AIM OF THE TASK
The copy you give must match the records exactly, except that it holds no images.

*** RECORDS PROVIDED ***

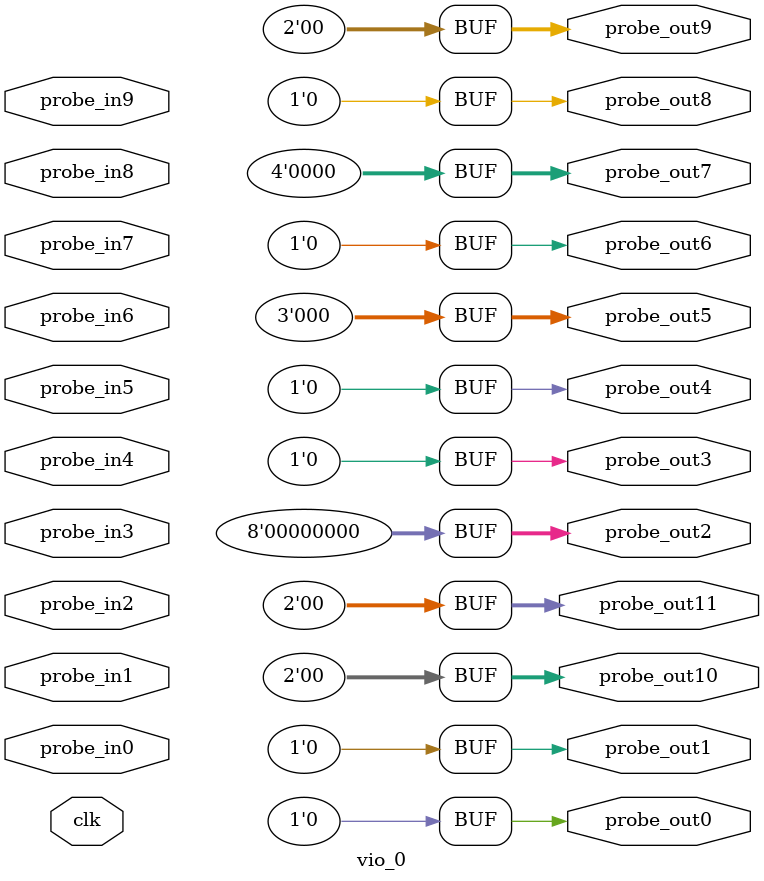
<source format=v>
`timescale 1ns / 1ps
module vio_0 (
clk,
probe_in0,probe_in1,probe_in2,probe_in3,probe_in4,probe_in5,probe_in6,probe_in7,probe_in8,probe_in9,
probe_out0,
probe_out1,
probe_out2,
probe_out3,
probe_out4,
probe_out5,
probe_out6,
probe_out7,
probe_out8,
probe_out9,
probe_out10,
probe_out11
);

input clk;
input [8 : 0] probe_in0;
input [7 : 0] probe_in1;
input [7 : 0] probe_in2;
input [7 : 0] probe_in3;
input [7 : 0] probe_in4;
input [0 : 0] probe_in5;
input [0 : 0] probe_in6;
input [3 : 0] probe_in7;
input [7 : 0] probe_in8;
input [8 : 0] probe_in9;

output reg [0 : 0] probe_out0 = 'h0 ;
output reg [0 : 0] probe_out1 = 'h0 ;
output reg [7 : 0] probe_out2 = 'h00 ;
output reg [0 : 0] probe_out3 = 'h0 ;
output reg [0 : 0] probe_out4 = 'h0 ;
output reg [2 : 0] probe_out5 = 'h0 ;
output reg [0 : 0] probe_out6 = 'h0 ;
output reg [3 : 0] probe_out7 = 'h0 ;
output reg [0 : 0] probe_out8 = 'h0 ;
output reg [1 : 0] probe_out9 = 'h0 ;
output reg [1 : 0] probe_out10 = 'h0 ;
output reg [1 : 0] probe_out11 = 'h0 ;


endmodule

</source>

*** End of RECORDS PROVIDED ***

EXERCISE RESULT
<source format=v>
`timescale 1ns / 1ps
module vio_0 (
clk,
probe_in0,probe_in1,probe_in2,probe_in3,probe_in4,probe_in5,probe_in6,probe_in7,probe_in8,probe_in9,
probe_out0,
probe_out1,
probe_out2,
probe_out3,
probe_out4,
probe_out5,
probe_out6,
probe_out7,
probe_out8,
probe_out9,
probe_out10,
probe_out11
);

input clk;
input [8 : 0] probe_in0;
input [7 : 0] probe_in1;
input [7 : 0] probe_in2;
input [7 : 0] probe_in3;
input [7 : 0] probe_in4;
input [0 : 0] probe_in5;
input [0 : 0] probe_in6;
input [3 : 0] probe_in7;
input [7 : 0] probe_in8;
input [8 : 0] probe_in9;

output reg [0 : 0] probe_out0 = 'h0 ;
output reg [0 : 0] probe_out1 = 'h0 ;
output reg [7 : 0] probe_out2 = 'h00 ;
output reg [0 : 0] probe_out3 = 'h0 ;
output reg [0 : 0] probe_out4 = 'h0 ;
output reg [2 : 0] probe_out5 = 'h0 ;
output reg [0 : 0] probe_out6 = 'h0 ;
output reg [3 : 0] probe_out7 = 'h0 ;
output reg [0 : 0] probe_out8 = 'h0 ;
output reg [1 : 0] probe_out9 = 'h0 ;
output reg [1 : 0] probe_out10 = 'h0 ;
output reg [1 : 0] probe_out11 = 'h0 ;


endmodule

</source>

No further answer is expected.